In the 18th Century this began to change and certain guidelines and policies were set up which meant that a Clan could take 'ownership' of a specific tartan pattern/sett.
In the early 19th Century, Clan Urquhart tartan was the first to be formally registered.
Although most tartans are owned by a particular Clan, there aren't really any laws or rules about who can (or can't) wear a tartan kilt.
Those of us with Scottish ancestors, or family, may have more than one Clan tartan to choose from, as it's perfectly okay to wear your fathers', mothers' or even another family members' .
If you don't have Scottish roots, or they're too convoluted for you to follow, there are plenty of more 'generic' patterns you can wear.... or you can choose absolutely any one that you want.
You don't have to be a legally recognized 'Campbell' to wear a Campbell tartan for example. But of course wearing the right kilt doesn't make you a clan member either!
Although the kilt is 'the national costume' of Scotland, you won't see it being worn on a daily basis at the office, or in the supermarket!
It's most often worn on 'high days and holidays', so basically for ceremonies and special occasions.
These can including weddings, funerals, family parties, festivals and more.
It's also worn by Highland Bands, Highland Dancers, and participants in the traditional Scottish Highland Games. Some Army regiments (and not just the British Army) also have the kilt as part of their 'dress uniform'.
The last time that kilts were worn in active combat was in 1940 (early in World War II), when the Royal Highland Regiment fought against the German army.
A real Scottish kilt should be tailor made to fit YOU, not bought 'off the rack'.
Because of the way they fasten and fit, a kilt that isn't exactly the right size won't hang correctly - spoiling the 'look'.

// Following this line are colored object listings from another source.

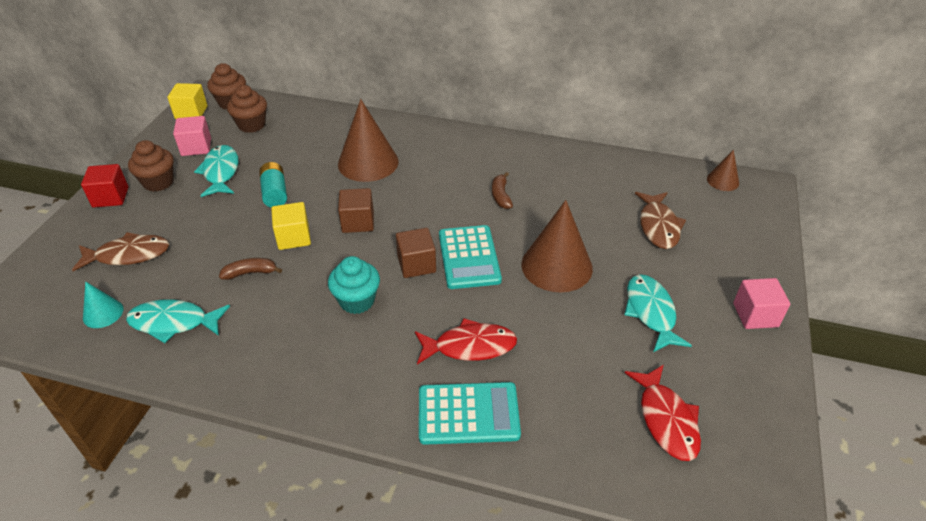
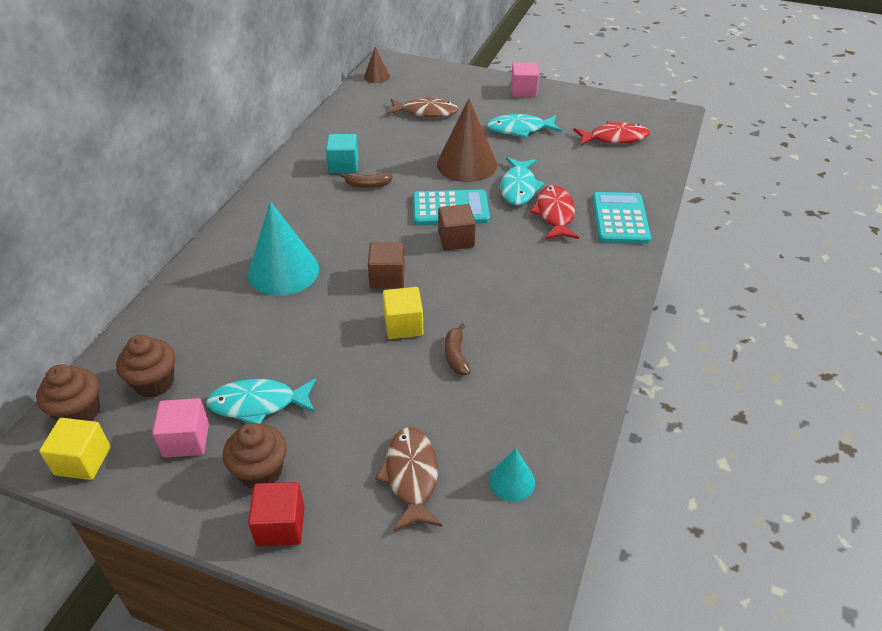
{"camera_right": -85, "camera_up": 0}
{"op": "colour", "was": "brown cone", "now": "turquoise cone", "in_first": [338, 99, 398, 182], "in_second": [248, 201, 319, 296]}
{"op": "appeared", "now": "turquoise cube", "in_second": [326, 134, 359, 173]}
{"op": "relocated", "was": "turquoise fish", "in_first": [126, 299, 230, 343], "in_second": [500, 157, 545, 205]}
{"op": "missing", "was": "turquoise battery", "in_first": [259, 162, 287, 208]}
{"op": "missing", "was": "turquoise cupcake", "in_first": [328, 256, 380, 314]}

If you want the truly authentic experience, there are a whole host of kilt accessories which will give you the total 'look'. These include :
If you're interested in learning more, you can see tons of photos, illustrations and some in-depth discussions about official scottish dress at www.tartansauthority.com
The age-old (and seemingly endlessly fascinating) question of what is worn under a Scotsmans' kilt is actually fairly simple.... usually nothing!
Historically Scottish Highlanders wore a tunic (liene) under their kilts, and nothing else.
Boxers, boxer-briefs or any other kind of underwear wasn't part of their attire.
Given the rugged nature of their existence it's not really surprising that wearing underwear (or rather NOT wearing underwear) wasn't high on their list of priorities.
Even the Scottish regiments traditionally went without under-garments when wearing their Scottish kilts. This is likely origin of the phrase 'going commando'!
Outside of the military, it's entirely a matter or personal choice whether or not a Scotsman wears anything under his kilt, but it seems that most choose to follow the traditional route.
The only real exceptions to this rule are Scottish Dancers and anyone who is taking part in Highland Games.
In those situations most choose to wear shorts, or other underwear (thank goodness!), rather than shock or offend their audience.